#### Exercise:
In the passage on Cholesky factorization, condense the paragraph that begins "I am asking because" into a short bulleted list that keeps its main facts.

Let's start with the following assumptions. Assume the matrices $\Sigma$, $L$, and $S$ defined below are known in advance.

  • $\Sigma$ is a symmetric positive definite $n \times n$ matrix.
  • $\Sigma$ has Cholesky factorization $L L^T$ where $L$ is lower triangular.
  • Matrix $S$ is a subset of unique rows of the $n \times n$ identity matrix.
    • $S$ has $m$ rows and $n$ columns, where $m < n$.
    • Each row of $S$ has a single 1 and all the other elements equal to 0.
    • The rows of $S$ are orthonormal.
  • By construction, the product $S \Sigma$ is an $m \times n$ matrix whose rows are a unique subset of the rows of $\Sigma$.


Is there a fast shortcut to get the Cholesky factor of $S \Sigma S^T$ using $L$ and $S$? Looking for something much quicker and easier to compute than the standard Cholesky decomposition algorithms which uses the existing Cholesky decomposition of $\Sigma$.


I am asking because I want to compute the marginal density of a multivariate normal random variable using https://statproofbook.github.io/P/mvn-marg.html. I already have the Cholesky factor of the covariance of the full multivariate normal distribution, and my Stan code will run much faster if I do not need to compute an additional Cholesky factor for the marginal distribution.

#### Dataset extract:

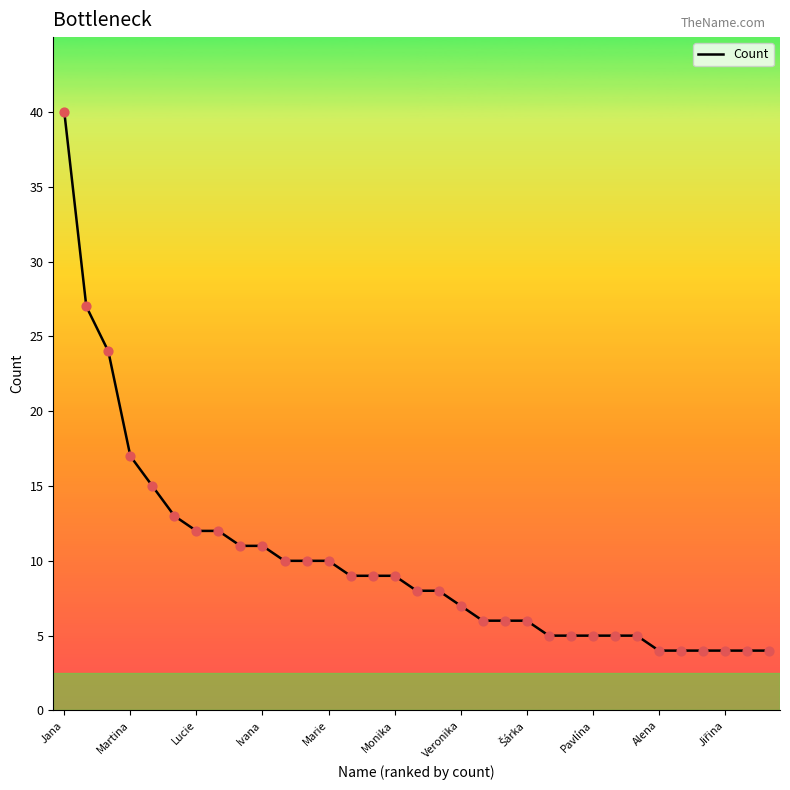

What is the smallest value displayed?

4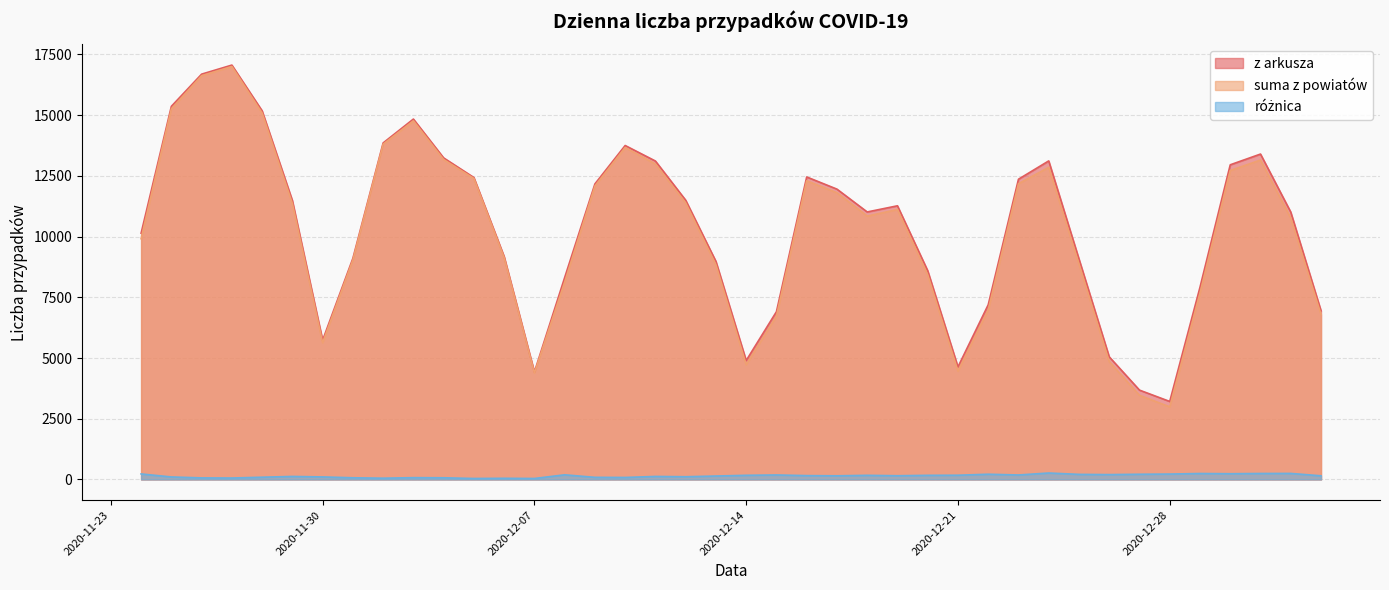

In suma z powiatów, how many points are lower than both neighbors (excluding endpoints)?

6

#### Task response:
- Goal: compute the marginal density of a multivariate normal random variable, using https://statproofbook.github.io/P/mvn-marg.html.
- The Cholesky factor of the full distribution's covariance is already available.
- Skipping an extra Cholesky factor for the marginal distribution would make the Stan code run much faster.